This is the documentation for a previous version of our product. Click here to see the latest version.

Real-time Container Quick Start Guide

This guide will walk you through the steps needed to deploy the Speechmatics Real-time Container ready for transcription.

Check system requirements
Pull the Docker Image
Run the Container

After these steps, the Docker Image can be used to create containers that will transcribe audio files. More information about using the API for real-time transcription is detailed in the Speech API guide.

System Requirements

Speechmatics containerized deployments are built on the Docker platform. At present a separate Docker image is required for each language to be transcribed. Each docker image takes about 3GB of storage.

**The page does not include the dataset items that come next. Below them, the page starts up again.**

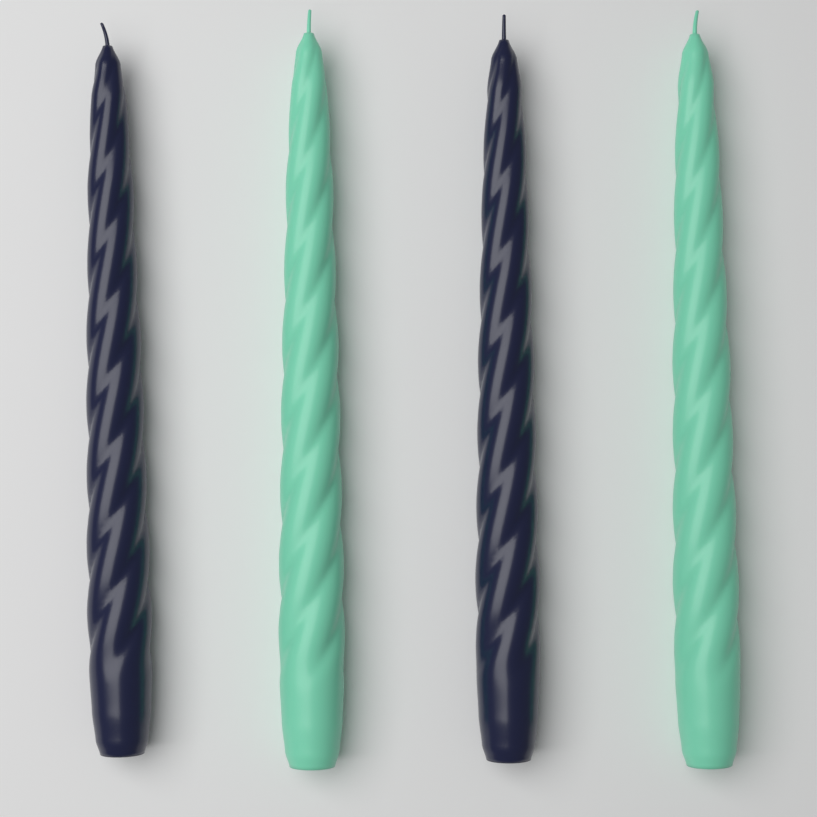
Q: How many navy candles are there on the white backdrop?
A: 2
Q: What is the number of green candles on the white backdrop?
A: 2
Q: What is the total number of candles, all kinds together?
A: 4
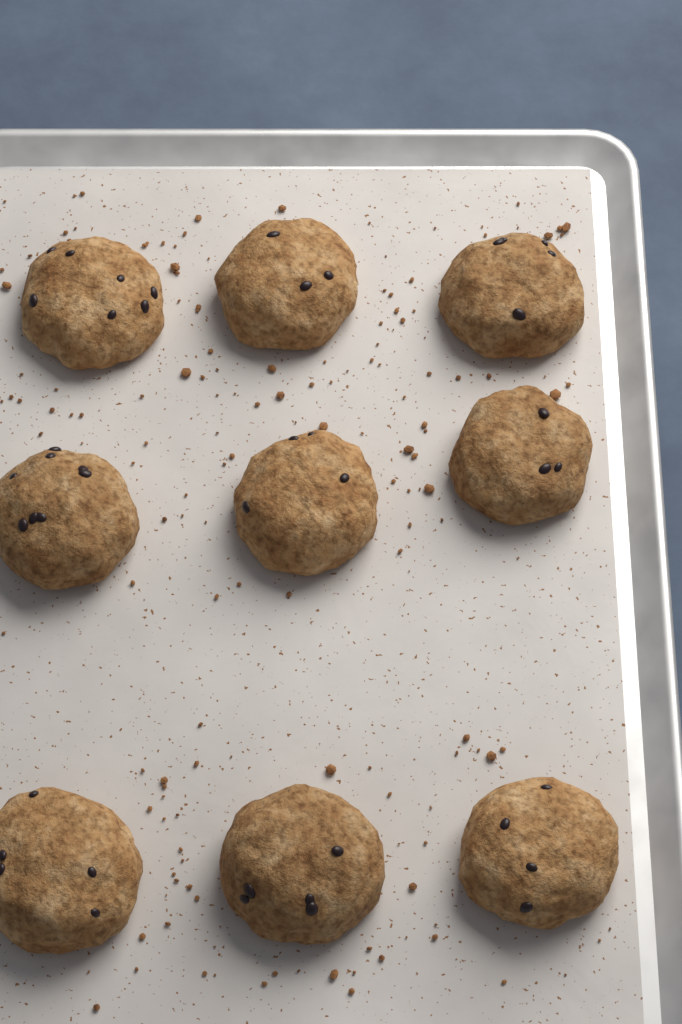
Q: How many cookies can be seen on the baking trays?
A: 9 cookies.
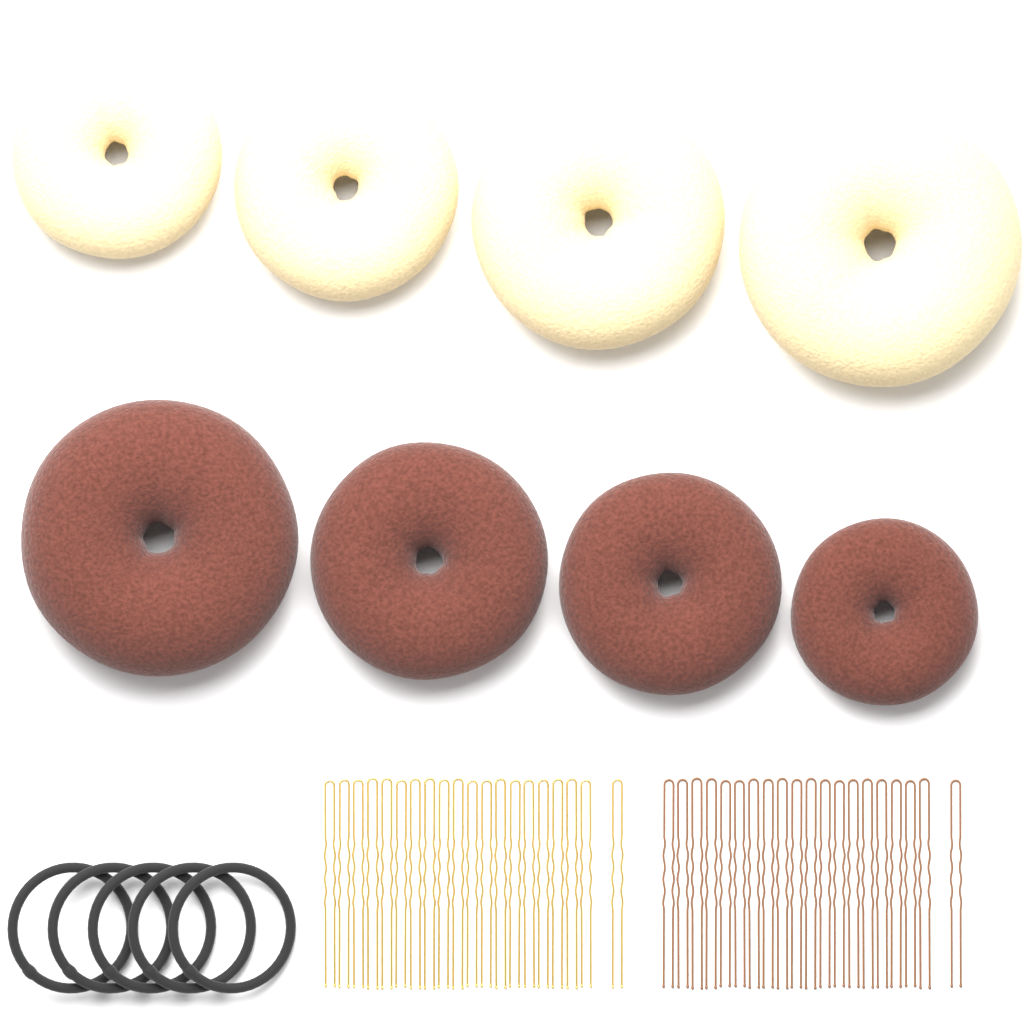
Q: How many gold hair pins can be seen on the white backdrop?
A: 20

A single image can be used to create and run multiple containers concurrently, each running container will require the following resources:

1
2-5GB RAM
100MB hard disk space

The host machine requires a processor with following minimum specification: Intel® Xeon® CPU E5-2630 v4 (Sandy Bridge) 2.20GHz (or equivalent). This is important because these chipsets (and later ones) support Advanced Vector Extensions (AVX). The machine learning algorithms used by Speechmatics ASR require the performance optimizations that AVX provides. You should also ensure that your hypervisor has AVX enabled.

Architecture

Each container:

Provides the ability to transcribe speech data in a predefined language from a live stream or a recorded audio file. The container will receive audio input using a WebSocket interface, and will provide the following output:
- Words in the transcript
- Word confidence
- Timing information
Multiple instances of the container can be run on the same Docker host. This enables scaling of a single language or multiple-languages as required
All data is transitory, once a container completes its transcription it removes all record of the operation, no data is persisted.

Accessing the Image

The Speechmatics Docker images are obtainable from the Speechmatics Docker repository (jfrog.io). If you do not have a Speechmatics software repository account or have lost your details, please contact Speechmatics support support@speechmatics.com.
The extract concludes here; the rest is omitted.